◆ TASK STATEMENT ◆
Return the entries from the line that contains "FX Experience is maintained by" through the line that contains "St, Loft 5B", including both of those lines, and leave the pictures out of your answer.

◆ SUPPLIED ENTRIES ◆
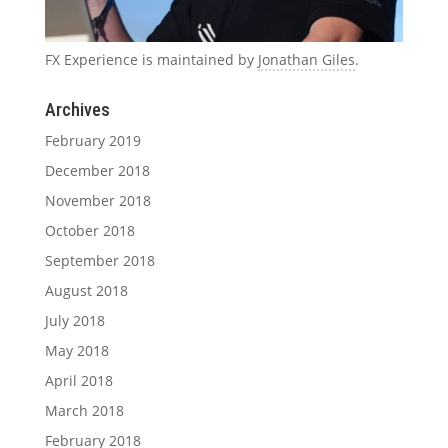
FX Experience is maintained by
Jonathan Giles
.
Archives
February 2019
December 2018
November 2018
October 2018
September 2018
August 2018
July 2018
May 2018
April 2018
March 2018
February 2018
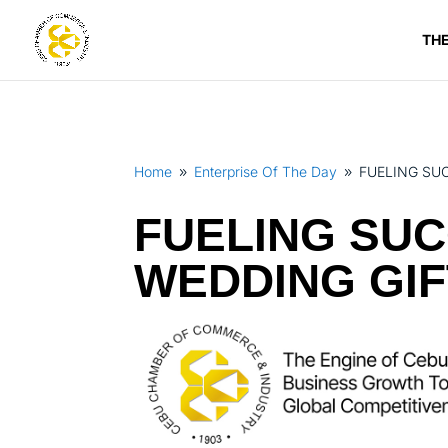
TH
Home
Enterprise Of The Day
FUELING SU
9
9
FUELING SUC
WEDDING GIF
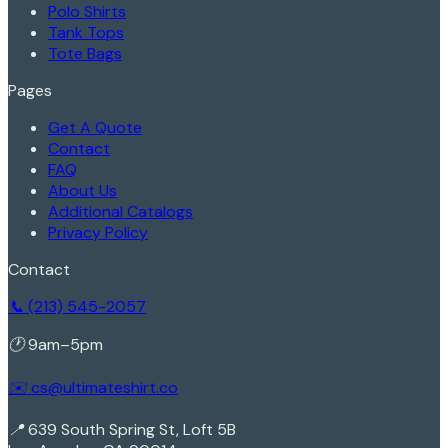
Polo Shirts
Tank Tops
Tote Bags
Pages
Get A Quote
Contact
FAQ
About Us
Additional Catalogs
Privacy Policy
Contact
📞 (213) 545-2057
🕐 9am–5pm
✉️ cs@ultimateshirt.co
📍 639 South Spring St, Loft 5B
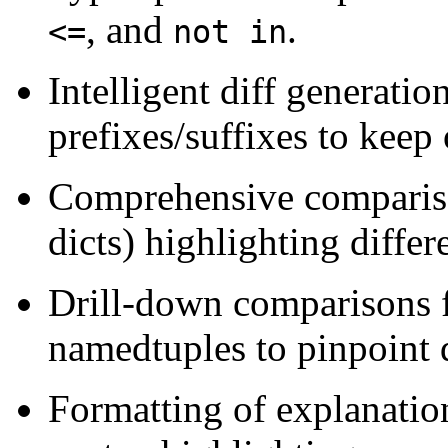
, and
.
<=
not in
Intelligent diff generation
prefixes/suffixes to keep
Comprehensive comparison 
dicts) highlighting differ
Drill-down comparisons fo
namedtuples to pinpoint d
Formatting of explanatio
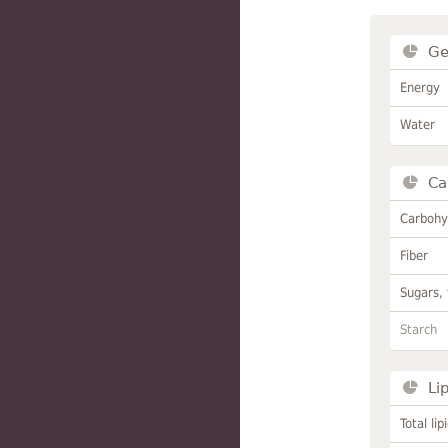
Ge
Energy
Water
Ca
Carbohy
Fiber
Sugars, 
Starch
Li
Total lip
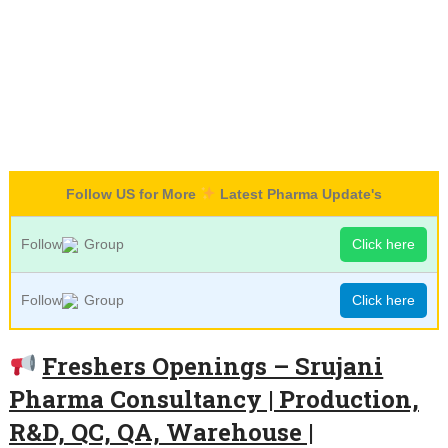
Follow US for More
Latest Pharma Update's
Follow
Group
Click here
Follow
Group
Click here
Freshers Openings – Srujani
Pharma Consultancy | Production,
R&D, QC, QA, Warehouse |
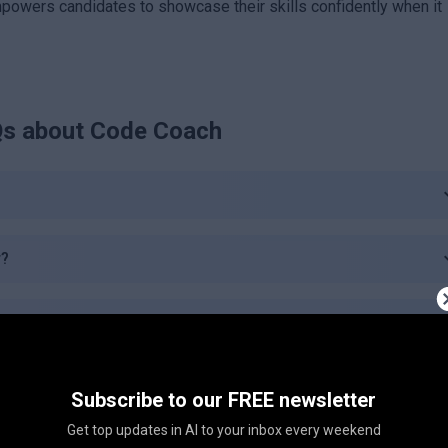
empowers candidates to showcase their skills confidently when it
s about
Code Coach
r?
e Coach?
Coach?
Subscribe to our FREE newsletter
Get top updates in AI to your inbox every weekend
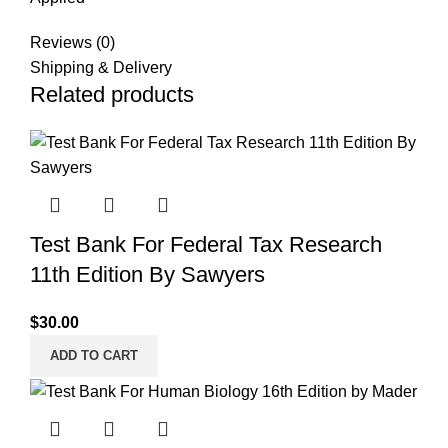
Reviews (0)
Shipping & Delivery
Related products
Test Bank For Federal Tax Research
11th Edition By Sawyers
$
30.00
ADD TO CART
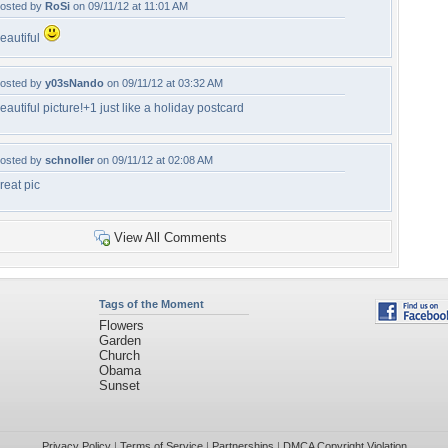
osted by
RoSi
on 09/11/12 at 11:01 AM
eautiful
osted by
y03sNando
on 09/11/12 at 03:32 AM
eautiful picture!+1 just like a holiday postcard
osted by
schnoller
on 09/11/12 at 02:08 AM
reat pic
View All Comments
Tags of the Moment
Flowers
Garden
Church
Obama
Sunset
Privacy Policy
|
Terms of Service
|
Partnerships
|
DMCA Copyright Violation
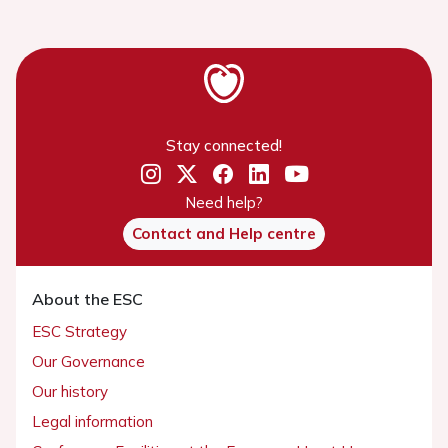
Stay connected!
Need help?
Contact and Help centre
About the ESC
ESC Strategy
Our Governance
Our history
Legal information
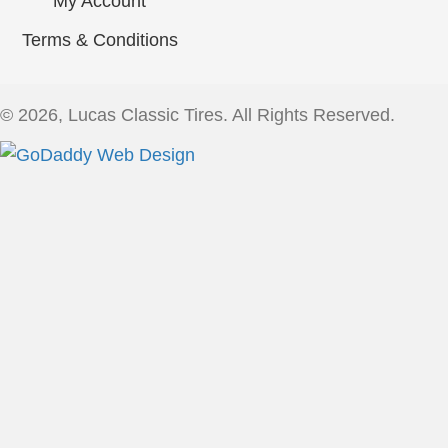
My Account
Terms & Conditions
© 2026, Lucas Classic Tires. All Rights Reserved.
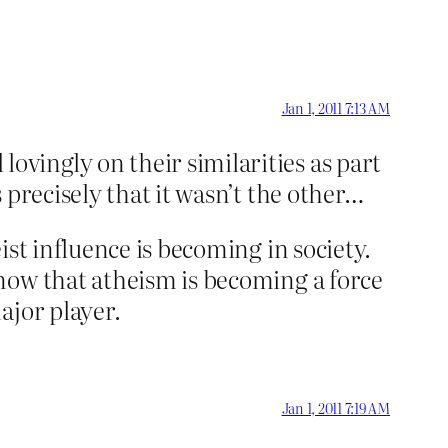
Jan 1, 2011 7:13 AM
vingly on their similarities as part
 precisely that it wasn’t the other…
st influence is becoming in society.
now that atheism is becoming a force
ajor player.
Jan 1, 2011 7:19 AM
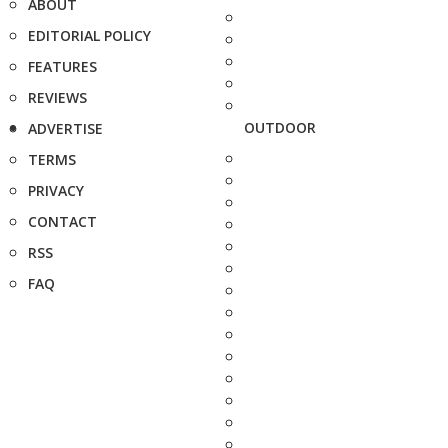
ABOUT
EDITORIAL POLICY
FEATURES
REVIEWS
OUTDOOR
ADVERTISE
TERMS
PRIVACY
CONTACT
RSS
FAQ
---
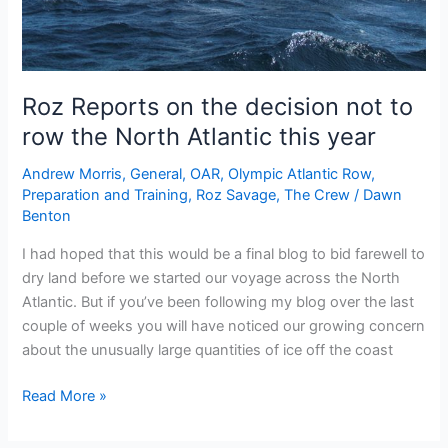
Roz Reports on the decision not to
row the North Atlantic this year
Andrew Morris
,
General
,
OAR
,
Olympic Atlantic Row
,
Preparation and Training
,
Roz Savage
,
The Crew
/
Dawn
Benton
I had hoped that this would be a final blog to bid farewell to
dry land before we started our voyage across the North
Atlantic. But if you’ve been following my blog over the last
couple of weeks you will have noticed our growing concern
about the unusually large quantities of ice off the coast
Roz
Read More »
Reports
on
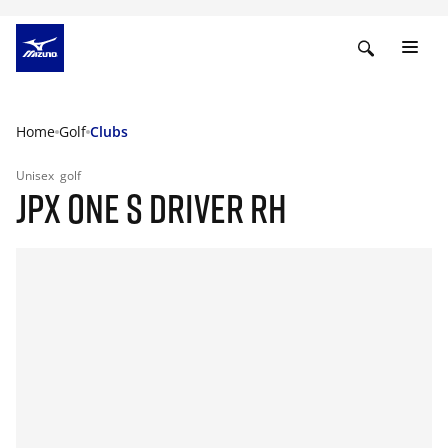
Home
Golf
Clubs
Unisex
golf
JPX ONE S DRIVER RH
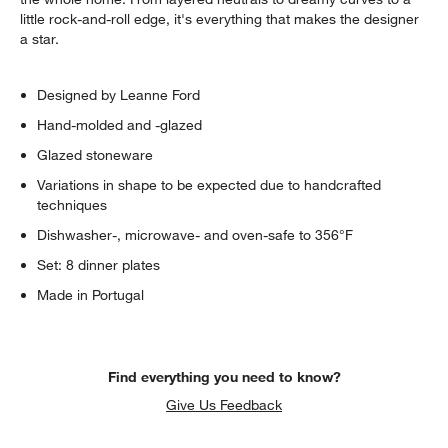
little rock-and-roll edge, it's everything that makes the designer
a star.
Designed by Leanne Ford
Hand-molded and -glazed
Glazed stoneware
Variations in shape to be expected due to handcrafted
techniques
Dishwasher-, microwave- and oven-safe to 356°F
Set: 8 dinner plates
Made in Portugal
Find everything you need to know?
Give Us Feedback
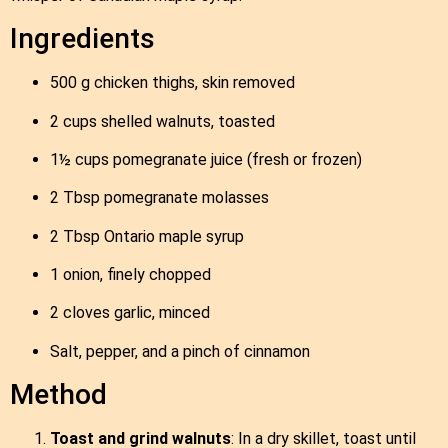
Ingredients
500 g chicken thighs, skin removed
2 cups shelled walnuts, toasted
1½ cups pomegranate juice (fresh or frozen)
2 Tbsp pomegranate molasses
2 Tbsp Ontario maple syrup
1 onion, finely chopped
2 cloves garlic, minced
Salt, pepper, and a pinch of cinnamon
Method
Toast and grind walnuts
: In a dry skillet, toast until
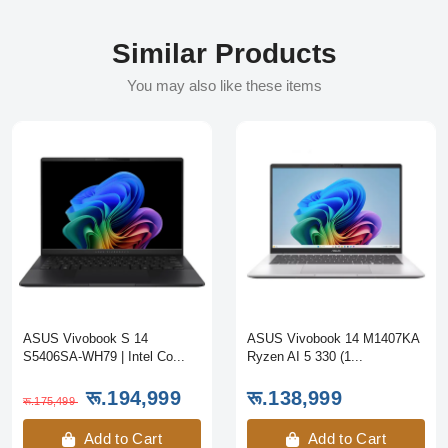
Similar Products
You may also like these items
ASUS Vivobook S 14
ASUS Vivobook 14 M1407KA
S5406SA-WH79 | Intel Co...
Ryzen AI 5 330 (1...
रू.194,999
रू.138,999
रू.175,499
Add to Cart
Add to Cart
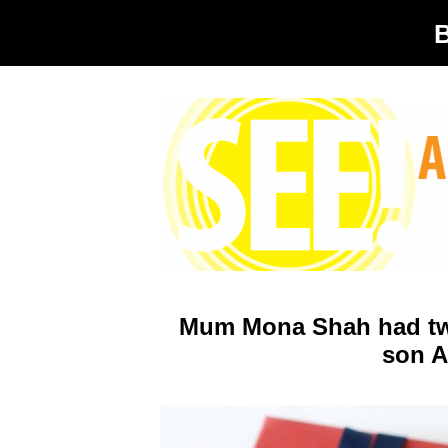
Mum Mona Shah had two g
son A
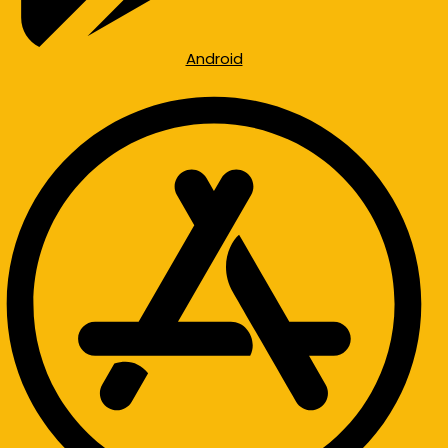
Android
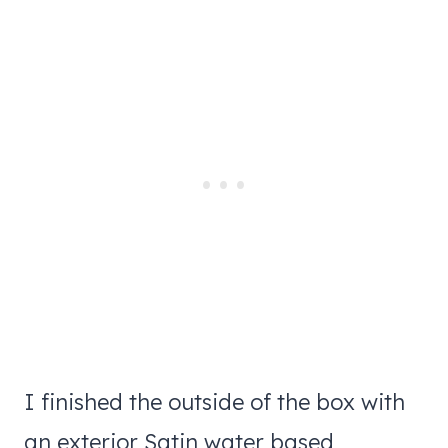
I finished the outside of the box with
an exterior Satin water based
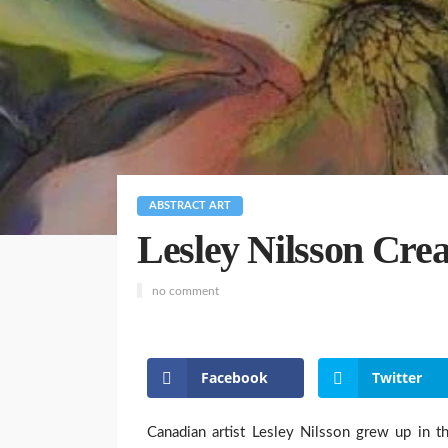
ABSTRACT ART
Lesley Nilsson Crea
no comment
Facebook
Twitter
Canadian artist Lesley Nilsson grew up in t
...
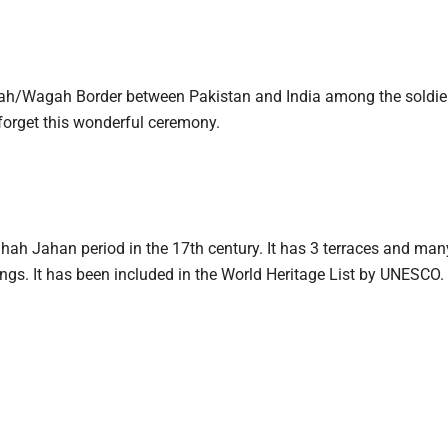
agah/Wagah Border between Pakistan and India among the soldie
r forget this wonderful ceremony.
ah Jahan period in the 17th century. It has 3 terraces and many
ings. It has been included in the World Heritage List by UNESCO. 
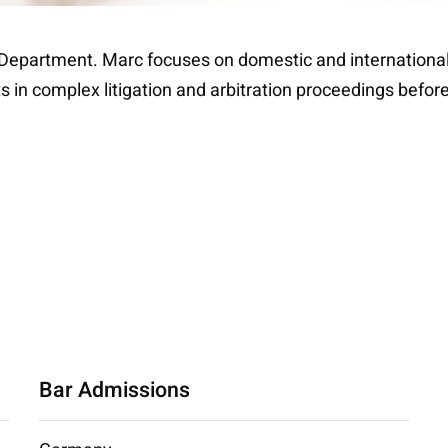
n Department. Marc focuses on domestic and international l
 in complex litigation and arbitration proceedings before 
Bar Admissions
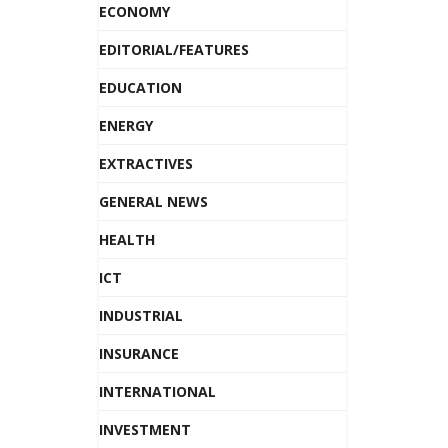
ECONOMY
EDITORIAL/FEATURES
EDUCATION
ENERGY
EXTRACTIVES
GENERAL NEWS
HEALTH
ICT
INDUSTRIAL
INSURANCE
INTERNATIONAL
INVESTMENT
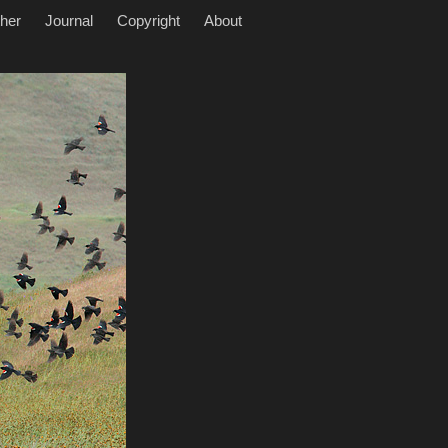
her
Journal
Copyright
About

◆ RESULT FOR THIS TASK ◆
FX Experience is maintained by
Jonathan Giles
.
Archives
February 2019
December 2018
November 2018
October 2018
September 2018
August 2018
July 2018
May 2018
April 2018
March 2018
February 2018
TH
Home
Enterprise Of The Day
FUELING SU
9
9
FUELING SUC
WEDDING GIF
Polo Shirts
Tank Tops
Tote Bags
Pages
Get A Quote
Contact
FAQ
About Us
Additional Catalogs
Privacy Policy
Contact
📞 (213) 545-2057
🕐 9am–5pm
✉️ cs@ultimateshirt.co
📍 639 South Spring St, Loft 5B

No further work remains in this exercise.